[Part of a data file]

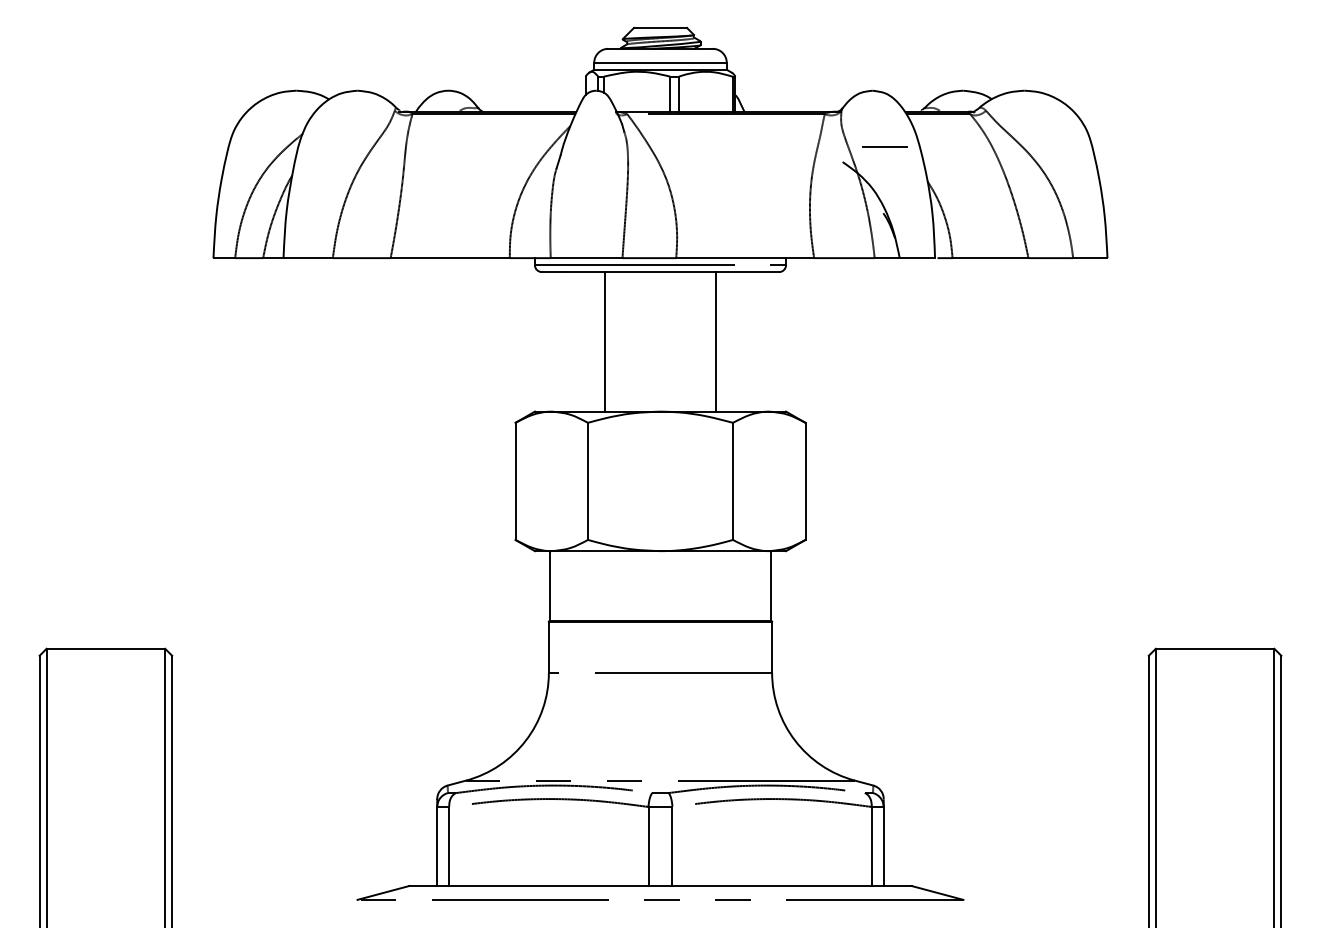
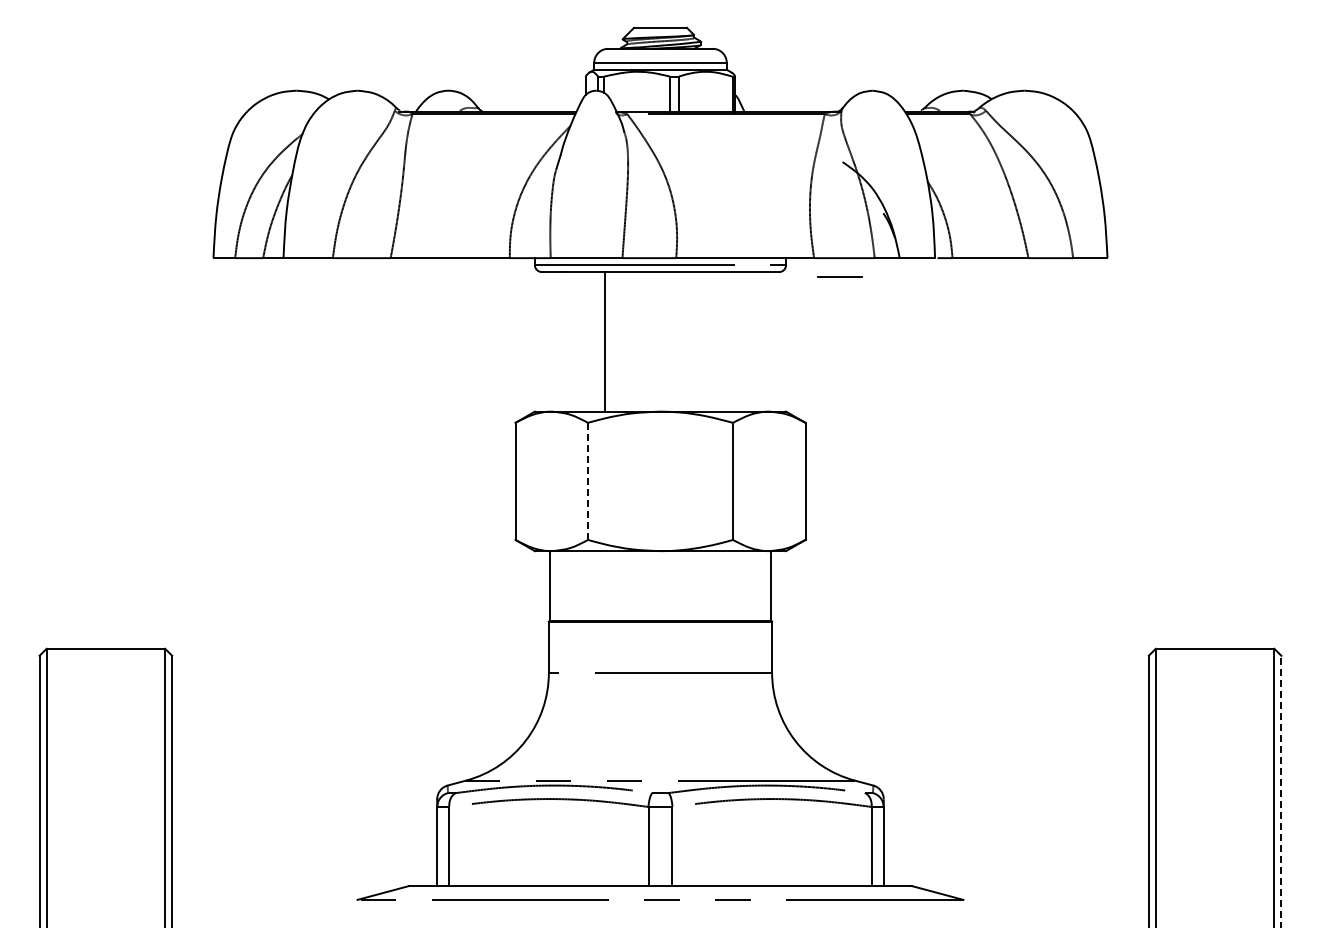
line at (884, 146) position: (884, 146) -> (839, 276)
line at (716, 341): present -> none
line at (588, 481): solid -> dashed
line at (1281, 791): solid -> dashed
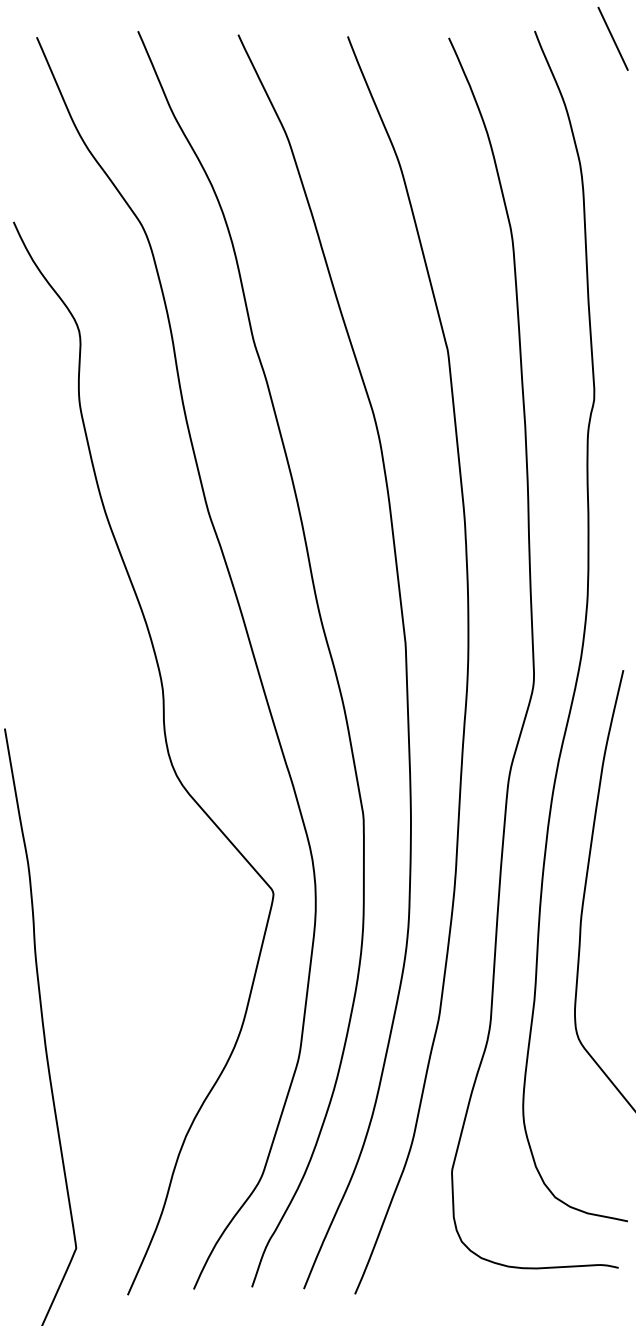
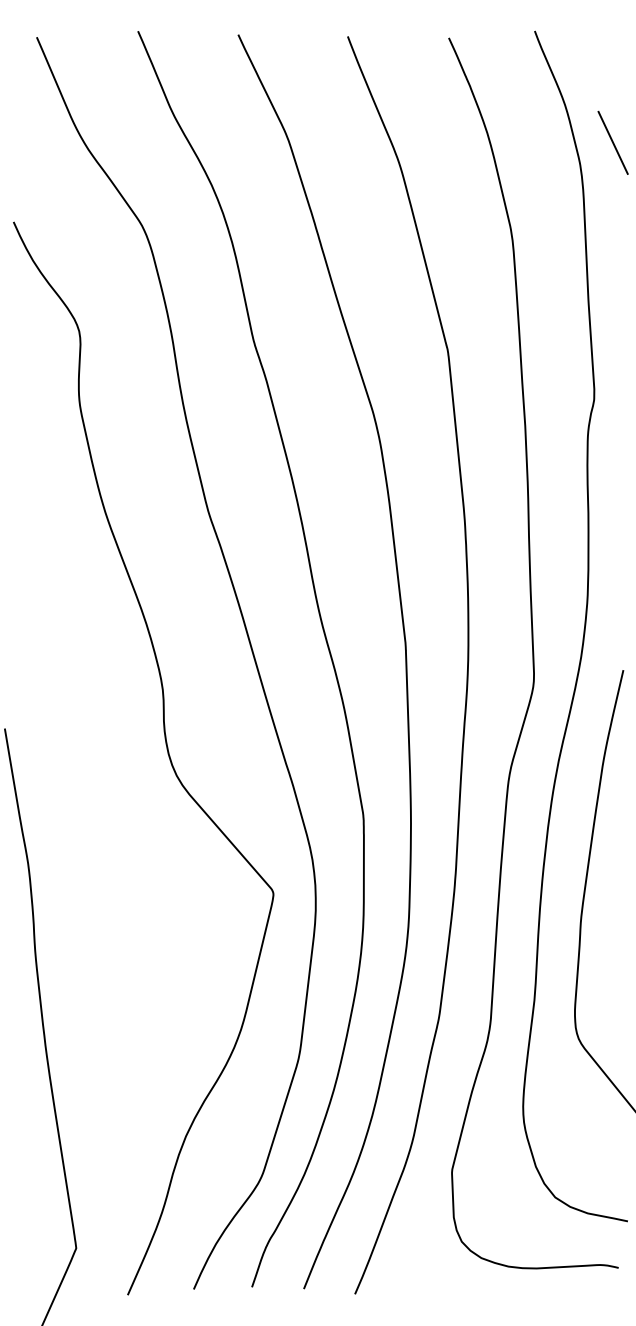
line at (612, 38) position: (612, 38) -> (612, 142)
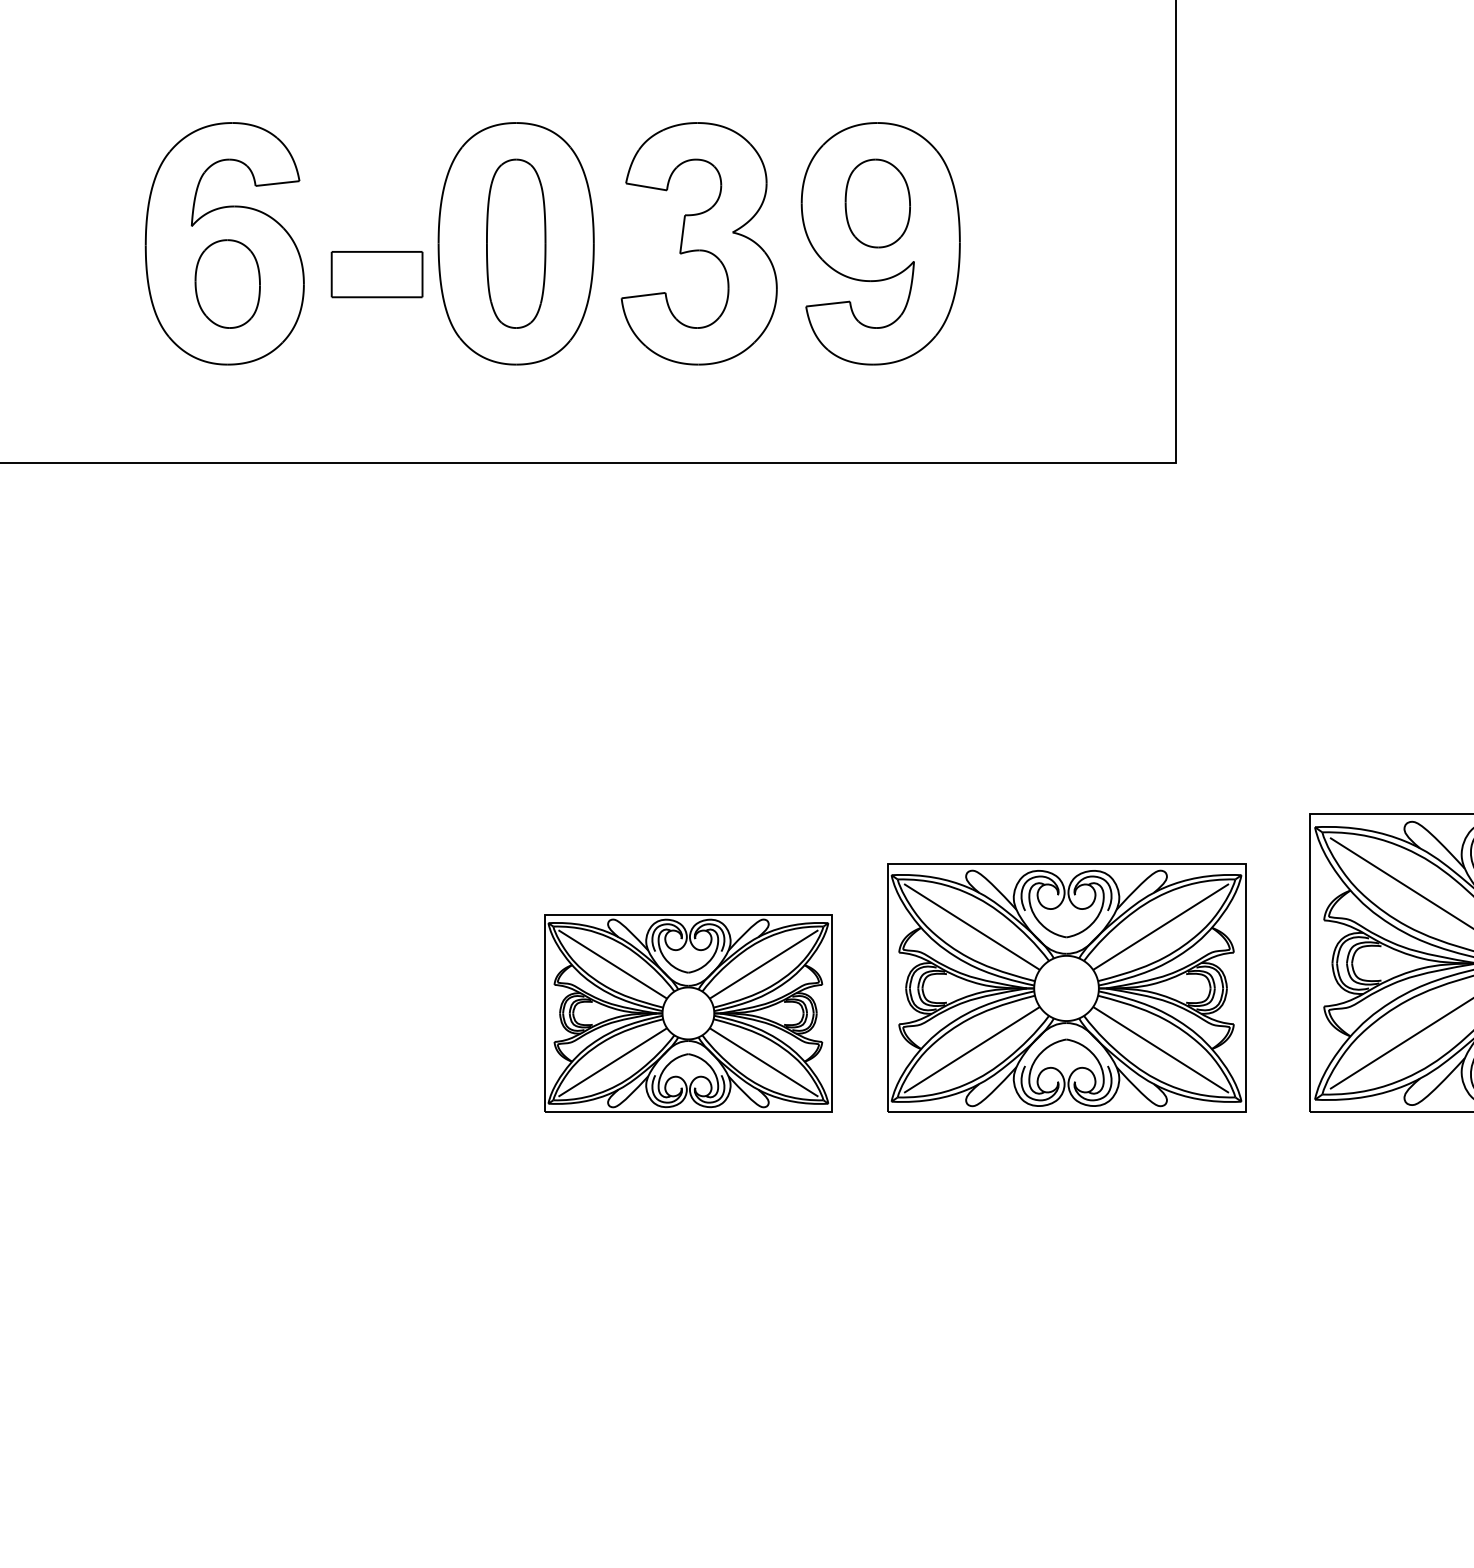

Task brief: Please output every one of the lines above verbatim, leaving the pictures out.

Task answer:
line at (884, 146) position: (884, 146) -> (839, 276)
line at (716, 341): present -> none
line at (588, 481): solid -> dashed
line at (1281, 791): solid -> dashed
line at (612, 38) position: (612, 38) -> (612, 142)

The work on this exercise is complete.